Ab initio gene prediction
BRAKER2 pipeline (Camacho et al., 2009; Hoff, Lange, Lomsadze,
Borodovsky, & Stanke, 2016; Hoff, Lomsadze, Borodovsky, & Stanke,
2019; Lomsadze, Burns, & Borodovsky, 2014; Stanke, Schöffmann,
Morgenstern, & Waack, 2006; Stanke, Diekhans, Baertsch, & Haussler,
2008) was employed for gene prediction. First of all, repetitive
sequences in the genome identified by RepeatMasker were soft-masked. To
generate extrinsic evidence for gene prediction, eleven sets of RNA-seq
reads (Table S3) was mapped to the genome sequence by using HiSAT2 (Kim,
Langmead, & Salzberg, 2015).

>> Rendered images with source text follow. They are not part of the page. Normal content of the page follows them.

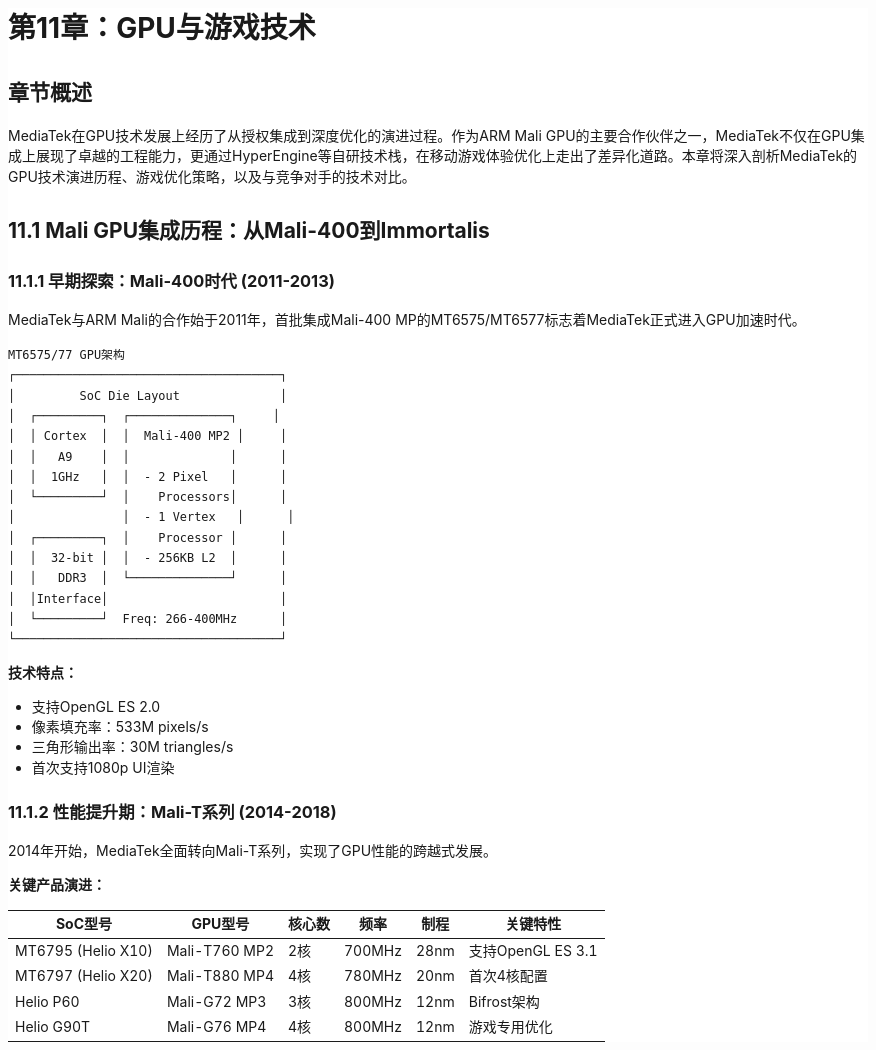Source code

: # 第11章：GPU与游戏技术

## 章节概述

MediaTek在GPU技术发展上经历了从授权集成到深度优化的演进过程。作为ARM Mali GPU的主要合作伙伴之一，MediaTek不仅在GPU集成上展现了卓越的工程能力，更通过HyperEngine等自研技术栈，在移动游戏体验优化上走出了差异化道路。本章将深入剖析MediaTek的GPU技术演进历程、游戏优化策略，以及与竞争对手的技术对比。

## 11.1 Mali GPU集成历程：从Mali-400到Immortalis

### 11.1.1 早期探索：Mali-400时代 (2011-2013)

MediaTek与ARM Mali的合作始于2011年，首批集成Mali-400 MP的MT6575/MT6577标志着MediaTek正式进入GPU加速时代。

```
MT6575/77 GPU架构
┌─────────────────────────────────────┐
│         SoC Die Layout              │
│  ┌─────────┐  ┌──────────────┐     │
│  │ Cortex  │  │  Mali-400 MP2 │     │
│  │   A9    │  │              │      │
│  │  1GHz   │  │  - 2 Pixel   │      │
│  └─────────┘  │    Processors│      │
│               │  - 1 Vertex   │      │
│  ┌─────────┐  │    Processor │      │
│  │  32-bit │  │  - 256KB L2  │      │
│  │   DDR3  │  └──────────────┘      │
│  │Interface│                        │
│  └─────────┘  Freq: 266-400MHz      │
└─────────────────────────────────────┘
```

**技术特点：**
- 支持OpenGL ES 2.0
- 像素填充率：533M pixels/s
- 三角形输出率：30M triangles/s
- 首次支持1080p UI渲染

### 11.1.2 性能提升期：Mali-T系列 (2014-2018)

2014年开始，MediaTek全面转向Mali-T系列，实现了GPU性能的跨越式发展。

**关键产品演进：**

| SoC型号 | GPU型号 | 核心数 | 频率 | 制程 | 关键特性 |
|---------|---------|--------|------|------|----------|
| MT6795 (Helio X10) | Mali-T760 MP2 | 2核 | 700MHz | 28nm | 支持OpenGL ES 3.1 |
| MT6797 (Helio X20) | Mali-T880 MP4 | 4核 | 780MHz | 20nm | 首次4核配置 |
| Helio P60 | Mali-G72 MP3 | 3核 | 800MHz | 12nm | Bifrost架构 |
| Helio G90T | Mali-G76 MP4 | 4核 | 800MHz | 12nm | 游戏专用优化 |
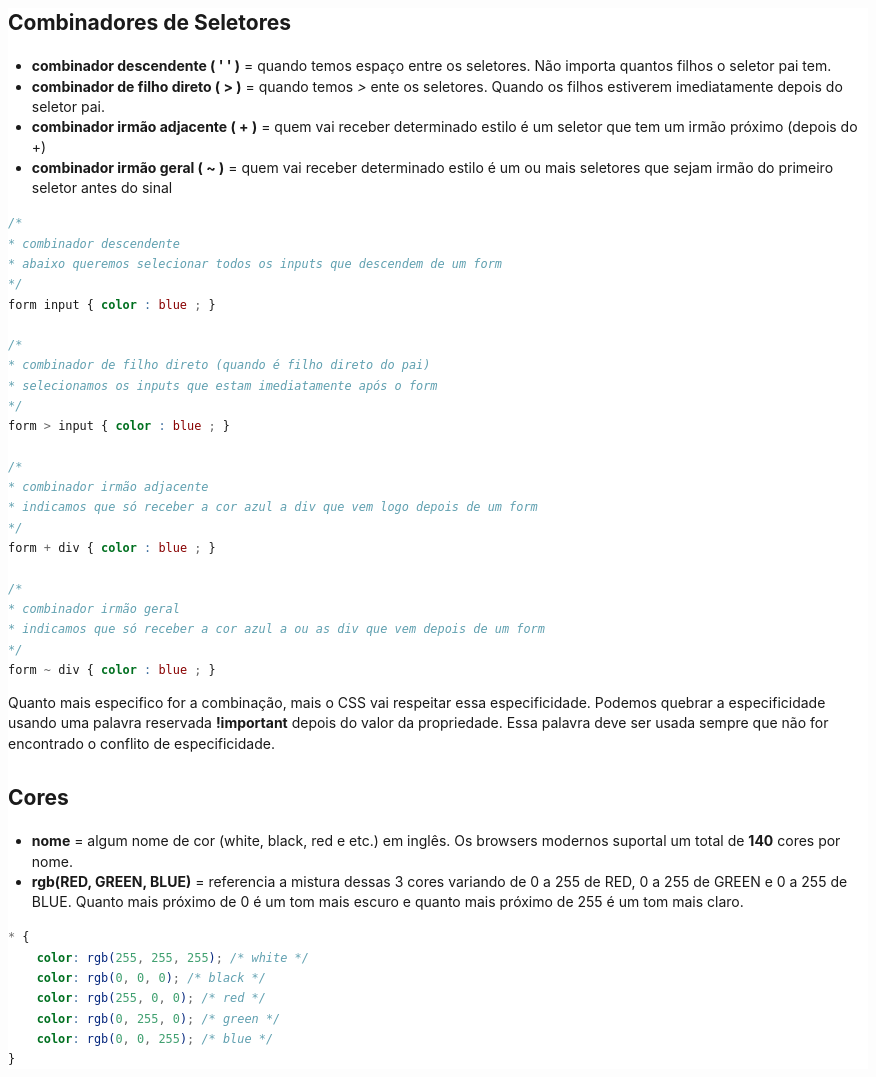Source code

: ## Combinadores de Seletores

- **combinador descendente ( ' ' )** = quando temos espaço entre os seletores. Não importa quantos filhos o seletor pai tem.
- **combinador de filho direto ( > )** = quando temos *>* ente os seletores. Quando os filhos estiverem imediatamente depois do seletor pai.
- **combinador irmão adjacente ( + )** = quem vai receber determinado estilo é um seletor que tem um irmão próximo (depois do +)
- **combinador irmão geral ( ~ )** = quem vai receber determinado estilo é um ou mais seletores que sejam irmão do primeiro seletor antes do sinal 

```css
/* 
* combinador descendente
* abaixo queremos selecionar todos os inputs que descendem de um form
*/
form input { color : blue ; }

/*
* combinador de filho direto (quando é filho direto do pai)
* selecionamos os inputs que estam imediatamente após o form
*/
form > input { color : blue ; }

/*
* combinador irmão adjacente
* indicamos que só receber a cor azul a div que vem logo depois de um form
*/
form + div { color : blue ; }

/*
* combinador irmão geral
* indicamos que só receber a cor azul a ou as div que vem depois de um form
*/
form ~ div { color : blue ; }
```

Quanto mais especifico for a combinação, mais o CSS vai respeitar essa especificidade. Podemos quebrar a especificidade usando uma palavra reservada **!important** depois do valor da propriedade. Essa palavra deve ser usada sempre que não for encontrado o conflito de especificidade.

## Cores

- **nome** = algum nome de cor (white, black, red e etc.) em inglês. Os browsers modernos suportal um total de **140** cores por nome.
- **rgb(RED, GREEN, BLUE)** = referencia a mistura dessas 3 cores variando de 0 a 255 de RED, 0 a 255 de GREEN e 0 a 255 de BLUE. Quanto mais próximo de 0 é um tom mais escuro e quanto mais próximo de 255 é um tom mais claro.

```css
* { 
    color: rgb(255, 255, 255); /* white */
    color: rgb(0, 0, 0); /* black */
    color: rgb(255, 0, 0); /* red */
    color: rgb(0, 255, 0); /* green */
    color: rgb(0, 0, 255); /* blue */
} 
```
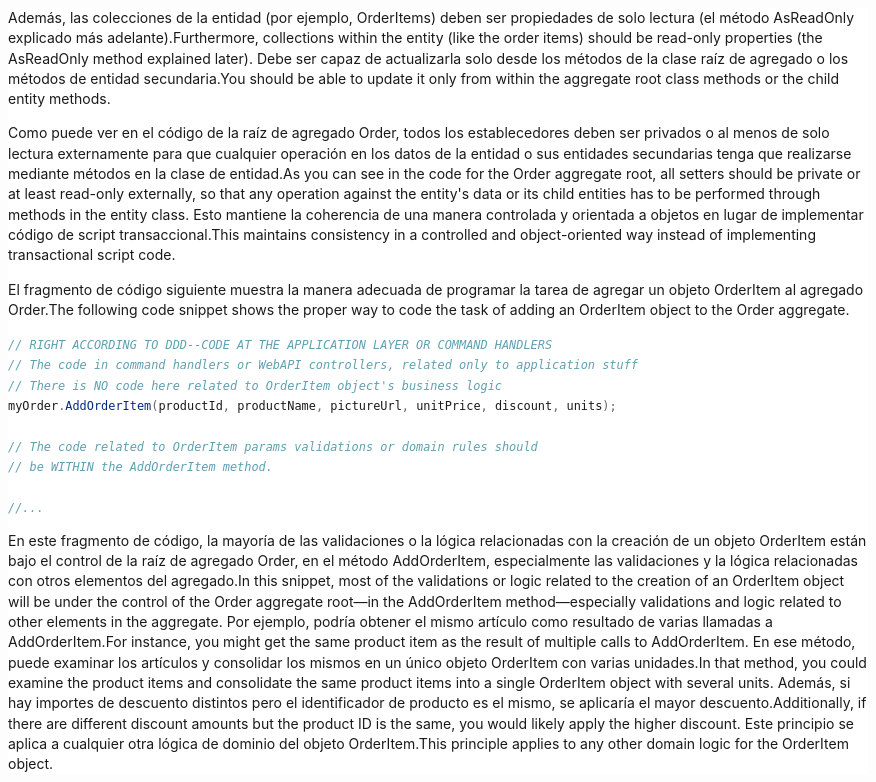 <span data-ttu-id="a0475-159">Además, las colecciones de la entidad (por ejemplo, OrderItems) deben ser propiedades de solo lectura (el método AsReadOnly explicado más adelante).</span><span class="sxs-lookup"><span data-stu-id="a0475-159">Furthermore, collections within the entity (like the order items) should be read-only properties (the AsReadOnly method explained later).</span></span> <span data-ttu-id="a0475-160">Debe ser capaz de actualizarla solo desde los métodos de la clase raíz de agregado o los métodos de entidad secundaria.</span><span class="sxs-lookup"><span data-stu-id="a0475-160">You should be able to update it only from within the aggregate root class methods or the child entity methods.</span></span>

<span data-ttu-id="a0475-161">Como puede ver en el código de la raíz de agregado Order, todos los establecedores deben ser privados o al menos de solo lectura externamente para que cualquier operación en los datos de la entidad o sus entidades secundarias tenga que realizarse mediante métodos en la clase de entidad.</span><span class="sxs-lookup"><span data-stu-id="a0475-161">As you can see in the code for the Order aggregate root, all setters should be private or at least read-only externally, so that any operation against the entity's data or its child entities has to be performed through methods in the entity class.</span></span> <span data-ttu-id="a0475-162">Esto mantiene la coherencia de una manera controlada y orientada a objetos en lugar de implementar código de script transaccional.</span><span class="sxs-lookup"><span data-stu-id="a0475-162">This maintains consistency in a controlled and object-oriented way instead of implementing transactional script code.</span></span>

<span data-ttu-id="a0475-163">El fragmento de código siguiente muestra la manera adecuada de programar la tarea de agregar un objeto OrderItem al agregado Order.</span><span class="sxs-lookup"><span data-stu-id="a0475-163">The following code snippet shows the proper way to code the task of adding an OrderItem object to the Order aggregate.</span></span>

```csharp
// RIGHT ACCORDING TO DDD--CODE AT THE APPLICATION LAYER OR COMMAND HANDLERS
// The code in command handlers or WebAPI controllers, related only to application stuff
// There is NO code here related to OrderItem object's business logic
myOrder.AddOrderItem(productId, productName, pictureUrl, unitPrice, discount, units);

// The code related to OrderItem params validations or domain rules should
// be WITHIN the AddOrderItem method.

//...
```

<span data-ttu-id="a0475-164">En este fragmento de código, la mayoría de las validaciones o la lógica relacionadas con la creación de un objeto OrderItem están bajo el control de la raíz de agregado Order, en el método AddOrderItem, especialmente las validaciones y la lógica relacionadas con otros elementos del agregado.</span><span class="sxs-lookup"><span data-stu-id="a0475-164">In this snippet, most of the validations or logic related to the creation of an OrderItem object will be under the control of the Order aggregate root—in the AddOrderItem method—especially validations and logic related to other elements in the aggregate.</span></span> <span data-ttu-id="a0475-165">Por ejemplo, podría obtener el mismo artículo como resultado de varias llamadas a AddOrderItem.</span><span class="sxs-lookup"><span data-stu-id="a0475-165">For instance, you might get the same product item as the result of multiple calls to AddOrderItem.</span></span> <span data-ttu-id="a0475-166">En ese método, puede examinar los artículos y consolidar los mismos en un único objeto OrderItem con varias unidades.</span><span class="sxs-lookup"><span data-stu-id="a0475-166">In that method, you could examine the product items and consolidate the same product items into a single OrderItem object with several units.</span></span> <span data-ttu-id="a0475-167">Además, si hay importes de descuento distintos pero el identificador de producto es el mismo, se aplicaría el mayor descuento.</span><span class="sxs-lookup"><span data-stu-id="a0475-167">Additionally, if there are different discount amounts but the product ID is the same, you would likely apply the higher discount.</span></span> <span data-ttu-id="a0475-168">Este principio se aplica a cualquier otra lógica de dominio del objeto OrderItem.</span><span class="sxs-lookup"><span data-stu-id="a0475-168">This principle applies to any other domain logic for the OrderItem object.</span></span>
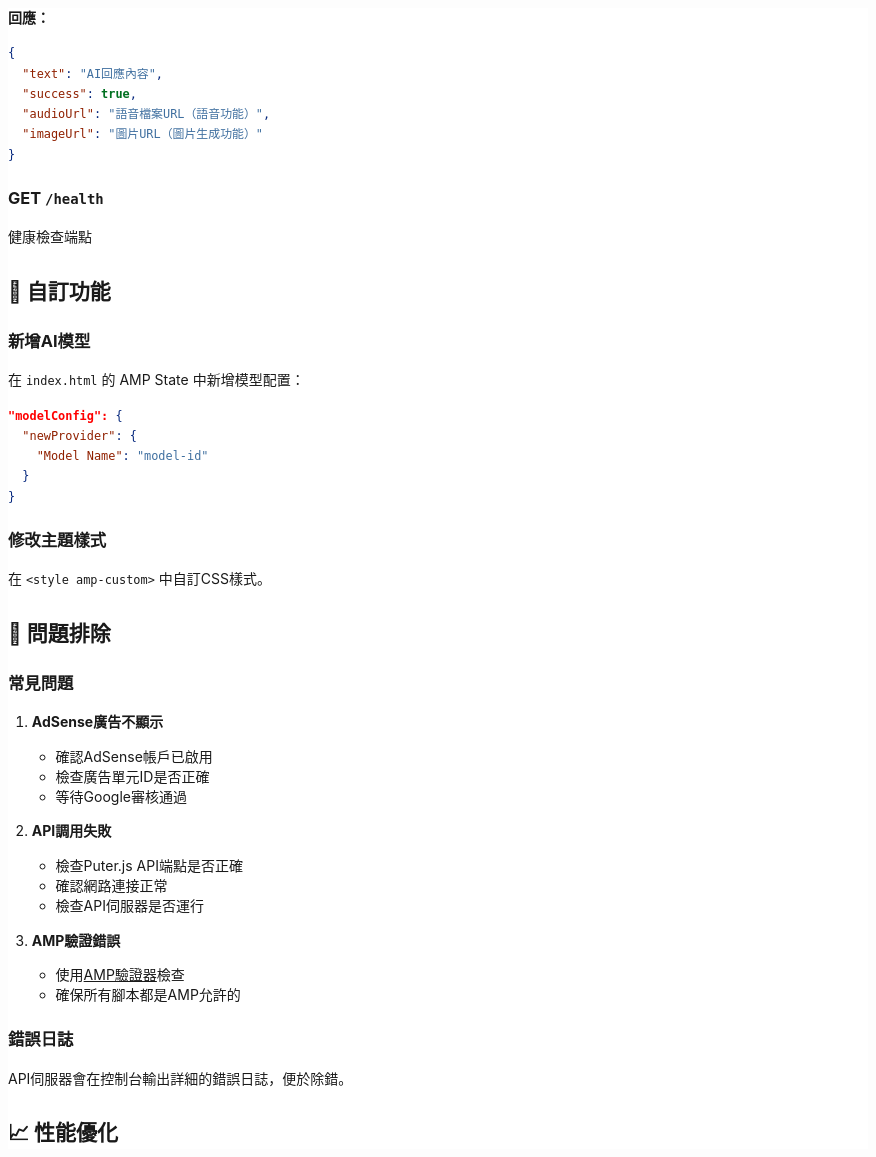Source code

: **回應：**
```json
{
  "text": "AI回應內容",
  "success": true,
  "audioUrl": "語音檔案URL（語音功能）",
  "imageUrl": "圖片URL（圖片生成功能）"
}
```

### GET `/health`
健康檢查端點

## 🎨 自訂功能

### 新增AI模型
在 `index.html` 的 AMP State 中新增模型配置：

```json
"modelConfig": {
  "newProvider": {
    "Model Name": "model-id"
  }
}
```

### 修改主題樣式
在 `<style amp-custom>` 中自訂CSS樣式。

## 🐛 問題排除

### 常見問題

1. **AdSense廣告不顯示**
   - 確認AdSense帳戶已啟用
   - 檢查廣告單元ID是否正確
   - 等待Google審核通過

2. **API調用失敗**
   - 檢查Puter.js API端點是否正確
   - 確認網路連接正常
   - 檢查API伺服器是否運行

3. **AMP驗證錯誤**
   - 使用[AMP驗證器](https://validator.ampproject.org/)檢查
   - 確保所有腳本都是AMP允許的

### 錯誤日誌
API伺服器會在控制台輸出詳細的錯誤日誌，便於除錯。

## 📈 性能優化
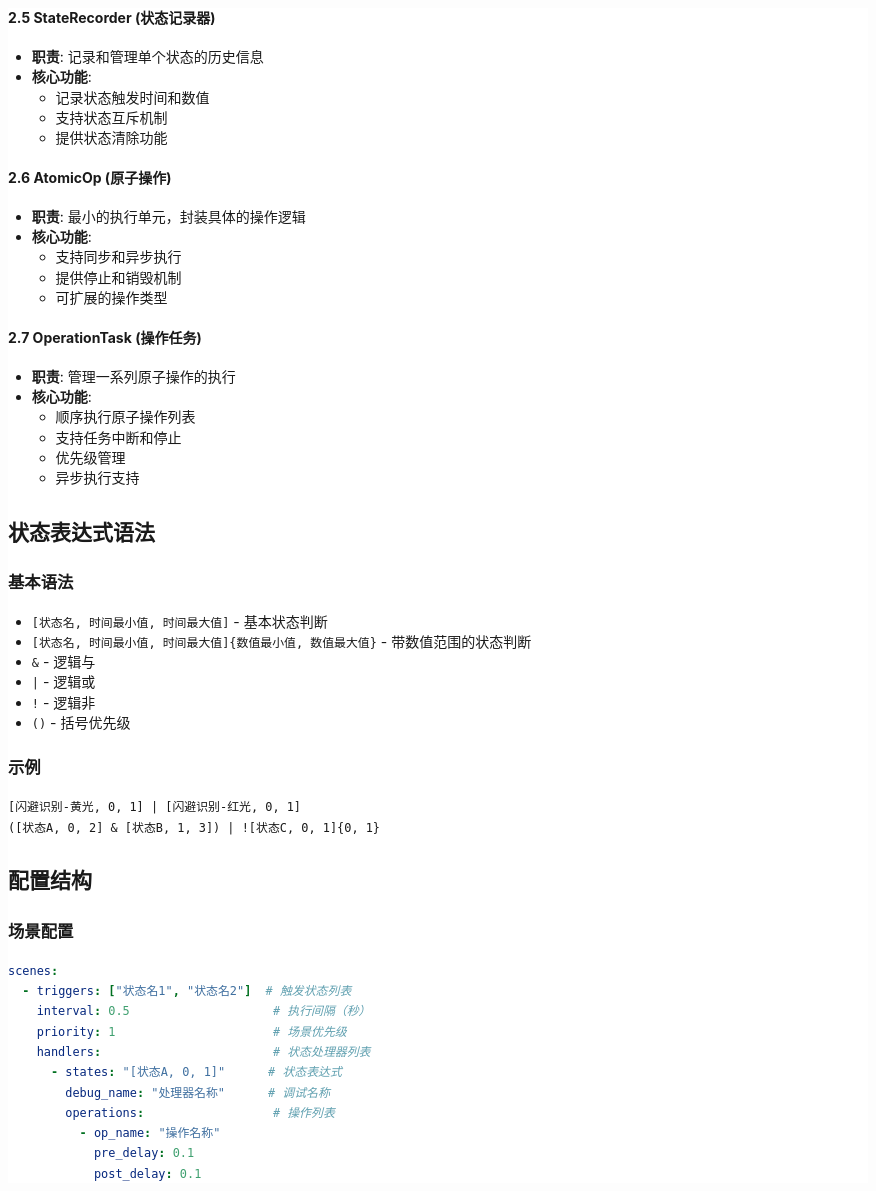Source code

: #### 2.5 StateRecorder (状态记录器)
- **职责**: 记录和管理单个状态的历史信息
- **核心功能**:
  - 记录状态触发时间和数值
  - 支持状态互斥机制
  - 提供状态清除功能

#### 2.6 AtomicOp (原子操作)
- **职责**: 最小的执行单元，封装具体的操作逻辑
- **核心功能**:
  - 支持同步和异步执行
  - 提供停止和销毁机制
  - 可扩展的操作类型

#### 2.7 OperationTask (操作任务)
- **职责**: 管理一系列原子操作的执行
- **核心功能**:
  - 顺序执行原子操作列表
  - 支持任务中断和停止
  - 优先级管理
  - 异步执行支持

## 状态表达式语法

### 基本语法
- `[状态名, 时间最小值, 时间最大值]` - 基本状态判断
- `[状态名, 时间最小值, 时间最大值]{数值最小值, 数值最大值}` - 带数值范围的状态判断
- `&` - 逻辑与
- `|` - 逻辑或
- `!` - 逻辑非
- `()` - 括号优先级

### 示例
```
[闪避识别-黄光, 0, 1] | [闪避识别-红光, 0, 1]
([状态A, 0, 2] & [状态B, 1, 3]) | ![状态C, 0, 1]{0, 1}
```

## 配置结构

### 场景配置
```yaml
scenes:
  - triggers: ["状态名1", "状态名2"]  # 触发状态列表
    interval: 0.5                    # 执行间隔（秒）
    priority: 1                      # 场景优先级
    handlers:                        # 状态处理器列表
      - states: "[状态A, 0, 1]"      # 状态表达式
        debug_name: "处理器名称"      # 调试名称
        operations:                  # 操作列表
          - op_name: "操作名称"
            pre_delay: 0.1
            post_delay: 0.1
```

The resultant BAM files generated by
HiSAT2 were submitted to BRAKER2 by using ‘–bam’ option. Parallelly,
we assembled the RNA-seq reads using Trinity assembler (Haas et al.,
2013). Then, the tr2aacds.pl program bundled in EvidentialGene suite
(http://arthropods.eugenes.org/EvidentialGene/evigene/) was used to
merge the assemblies from multiple
transcriptome
data sets. The merged transcriptome assemblies were aligned to the
genome sequence using PASA (Haas et al., 2008; Haas et al., 2013) for
identifying the exon regions. In addition to tr2aacds.pl program,
StringTie (Pertea et al., 2015) was also used to merge multiple
transcriptome data for exon region prediction. Furthermore, amino acid
sequences of manually annotated sequences of S. ricini deposited
in the Universal Protein Resource database (UniProt,http://www.uniprot.org ) (Bateman, 2019) were aligned to genome
sequence using exonerate v2.2.0 (Slater, & Birney, 2005) to obtain
protein spliced alignment information. Finally, multiple predictions
generated by BRAKER2, PASA, StringTie and exonerate were integrated by
EvidenceModeler (Haas et al., 2008).